#### EXERCISE:
Reproduce the data below word for word, leaving out the pictures.

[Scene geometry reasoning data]
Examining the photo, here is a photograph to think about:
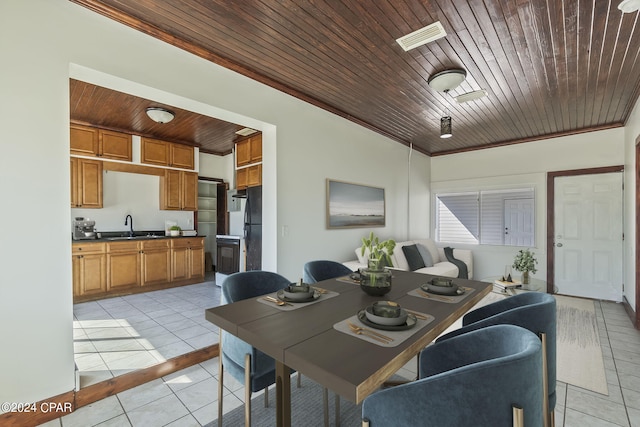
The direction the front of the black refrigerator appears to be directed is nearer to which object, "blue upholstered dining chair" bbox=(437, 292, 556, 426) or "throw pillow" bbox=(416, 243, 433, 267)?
the blue upholstered dining chair

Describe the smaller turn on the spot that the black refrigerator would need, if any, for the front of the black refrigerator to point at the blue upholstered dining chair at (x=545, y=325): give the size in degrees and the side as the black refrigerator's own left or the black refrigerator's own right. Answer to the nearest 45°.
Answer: approximately 90° to the black refrigerator's own left

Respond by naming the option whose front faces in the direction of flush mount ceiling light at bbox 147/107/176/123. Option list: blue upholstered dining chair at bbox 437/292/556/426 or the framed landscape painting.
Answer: the blue upholstered dining chair

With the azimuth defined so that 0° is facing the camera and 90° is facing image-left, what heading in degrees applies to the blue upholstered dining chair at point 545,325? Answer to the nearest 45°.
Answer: approximately 90°

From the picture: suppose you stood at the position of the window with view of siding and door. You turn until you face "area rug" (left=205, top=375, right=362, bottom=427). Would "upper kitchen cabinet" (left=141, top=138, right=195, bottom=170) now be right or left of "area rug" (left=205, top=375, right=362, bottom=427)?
right

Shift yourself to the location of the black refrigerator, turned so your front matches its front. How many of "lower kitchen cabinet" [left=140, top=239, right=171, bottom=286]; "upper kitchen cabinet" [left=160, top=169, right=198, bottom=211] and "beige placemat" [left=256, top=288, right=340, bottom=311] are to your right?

#### EXERCISE SOLUTION:
Examining the photo, here is a photograph to think about:
The direction the front of the black refrigerator appears to be directed is nearer to which object, "blue upholstered dining chair" bbox=(437, 292, 556, 426) or "throw pillow" bbox=(416, 243, 433, 267)?
the blue upholstered dining chair

Describe the smaller turn on the spot that the black refrigerator would need, if any, for the front of the black refrigerator to point at the blue upholstered dining chair at (x=545, y=325): give the size in degrees and the side as the black refrigerator's own left or the black refrigerator's own right. Answer to the nearest 45°.
Answer: approximately 90° to the black refrigerator's own left

Respond by naming the option whose front faces in the direction of flush mount ceiling light at bbox 147/107/176/123. Option list: blue upholstered dining chair at bbox 437/292/556/426 or the framed landscape painting.
Answer: the blue upholstered dining chair

With the azimuth defined so that 0° is facing the camera and 90° is facing image-left, what heading in degrees applies to the blue upholstered dining chair at point 545,325? Answer to the nearest 45°.
Answer: approximately 90°

From the picture: suppose you stood at the position of the window with view of siding and door. You turn until you face "area rug" (left=205, top=375, right=362, bottom=427). Would "upper kitchen cabinet" (left=141, top=138, right=195, bottom=170) now be right or left of "area rug" (left=205, top=375, right=362, bottom=427)?
right

Shift yourself to the location of the black refrigerator, turned so your front matches its front. How many of "lower kitchen cabinet" [left=140, top=239, right=171, bottom=286]; "upper kitchen cabinet" [left=160, top=169, right=198, bottom=211] and "beige placemat" [left=256, top=288, right=340, bottom=311] are to your right?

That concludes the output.